A bigger question now surrounds enforcement of the ruling, since Chevron has no assets in Ecuador and both a U.S. judge and an international panel ordered the plaintiffs not to try to collect on any judgment -- at least not soon.
While all the recent rulings are significant, they are far from the final say on a case that began in New York federal court in late 1993 before moving to Ecuador a decade later and then splintering into various related cases in the United States and the international tribunal in The Hague.
All this has led the plaintiffs to accuse Chevron of "forum-shopping," while the San Ramon, California-based company argues it is merely seeking justice and accuses the plaintiffs of extortion in a country where it believes justice is far from blind.
Judge Nicolas Zambrano, who made the ruling on Monday, is a former military man who told Reuters recently that he has stopped answering his phone because it "could be anyone calling to insult or threaten me."
But the plaintiffs say all of Chevron's legal wrangling is merely a ploy to distract observers from scientific evidence implicating Texaco among the more than 200,000 pages of court documents that Zambrano had to sift through.
Chevron, in turn, cites evidence of collaboration between plaintiffs' lawyers and a court-appointed expert who had come up with potential damages of up to $27 billion, including $8 billion for unjust enrichment and $9 billion for cancer deaths.
Zambrano's ruling does bring to an end the waiting game for action from the court in Lago Agrio, a tough former boom town in the Ecuadorean jungle that was named after the place in Texas where Texaco got its start -- Sour Lake.

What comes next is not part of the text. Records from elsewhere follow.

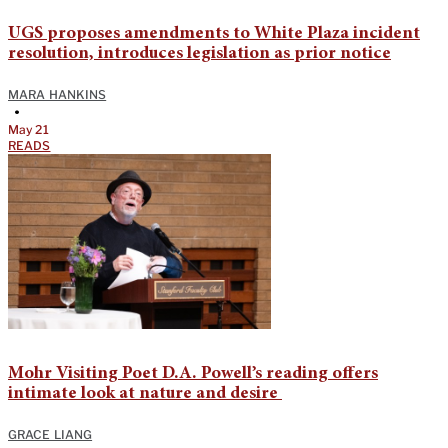
UGS proposes amendments to White Plaza incident
resolution, introduces legislation as prior notice
MARA HANKINS
•
May 21
READS
Mohr Visiting Poet D.A. Powell’s reading offers
intimate look at nature and desire
GRACE LIANG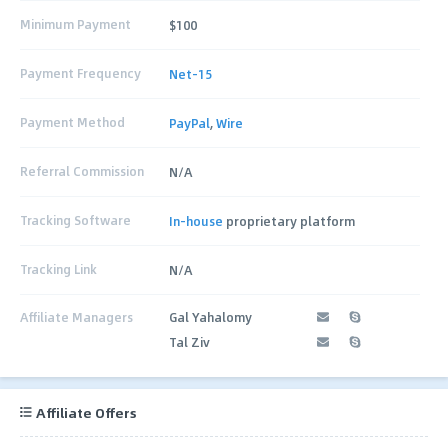
Minimum Payment
$100
Payment Frequency
Net-15
Payment Method
PayPal
,
Wire
Referral Commission
N/A
Tracking Software
In-house
proprietary platform
Tracking Link
N/A
Affiliate Managers
Gal Yahalomy
Tal Ziv
Affiliate Offers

For at least the past three years, the plaintiffs had been anticipating a judgment from the Lago Agrio court "next year."
The plaintiffs, now with new lead lawyers from Patton Boggs and backed by British fund Burford Capital, vow to see the case through to the end, while Chevron says it will appeal.

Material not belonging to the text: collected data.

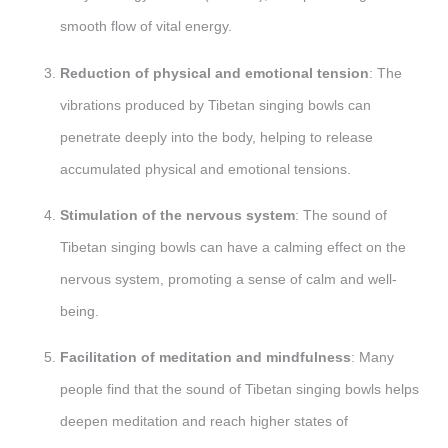
smooth flow of vital energy.
Reduction of physical and emotional tension
: The
vibrations produced by Tibetan singing bowls can
penetrate deeply into the body, helping to release
accumulated physical and emotional tensions.
Stimulation of the nervous system
: The sound of
Tibetan singing bowls can have a calming effect on the
nervous system, promoting a sense of calm and well-
being.
Facilitation of meditation and mindfulness
: Many
people find that the sound of Tibetan singing bowls helps
deepen meditation and reach higher states of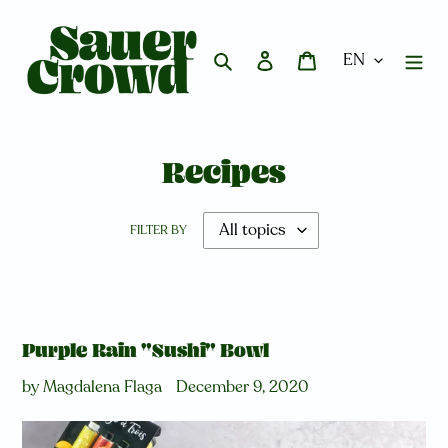
Skip
to
content
Search
Log in
Cart
Recipes
FILTER BY
Purple Rain "Sushi" Bowl
by Magdalena Flaga
December 9, 2020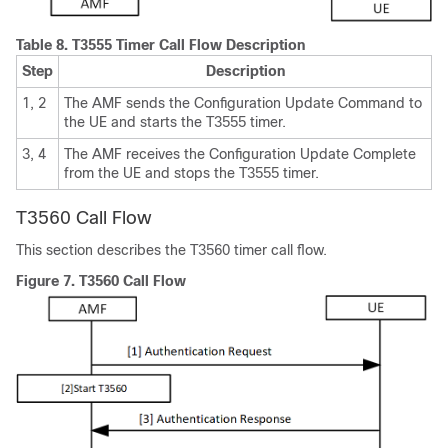
Table 8.
T3555 Timer Call Flow Description
Step
Description
1, 2
The AMF sends the Configuration Update Command to
the UE and starts the T3555 timer.
3, 4
The AMF receives the Configuration Update Complete
from the UE and stops the T3555 timer.
T3560 Call Flow
This section describes the T3560 timer call flow.
Figure 7.
T3560 Call Flow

Analysts at Morgan Stanley, spelling out to clients their expectations for how the case will play out, estimate the appeal process in Ecuador will take about three months, with an enforcement action coming later this year in a New York court.
Laying the ground for that battle, Chevron filed a civil suit against the plaintiffs and their lawyers under the Racketeer Influenced and Corrupt Organizations (RICO) Act earlier this month.
Morgan Stanley had previously expected an ultimate settlement of $2 billion to $3 billion, and even before Monday's decision the investment bank said the ultimate price of the case would be "immaterial" to Chevron's stock price.
"We base our lowered view of settlement from the significant disclosures in recent discovery and illuminated in (Chevron's) RICO filing," the bank said in a note last week.
The RICO lawsuit is Chevron Corp v. Steven Donziger et al, U.S. District Court for the Southern District of New York, No. 11-cv-0691.
For Chevron: Randy Mastro, Kristen Hendricks, Scott Edelman, Andrea Neuman and William Thomson of Gibson, Dunn & Crutcher.
For the Ecuadorian plaintiffs: Sheldon Elsen of Orans, Elsen, Lupert & Brown; Steven Hyman of McLaughlin & Stern; New York lawyer Norman Siegel.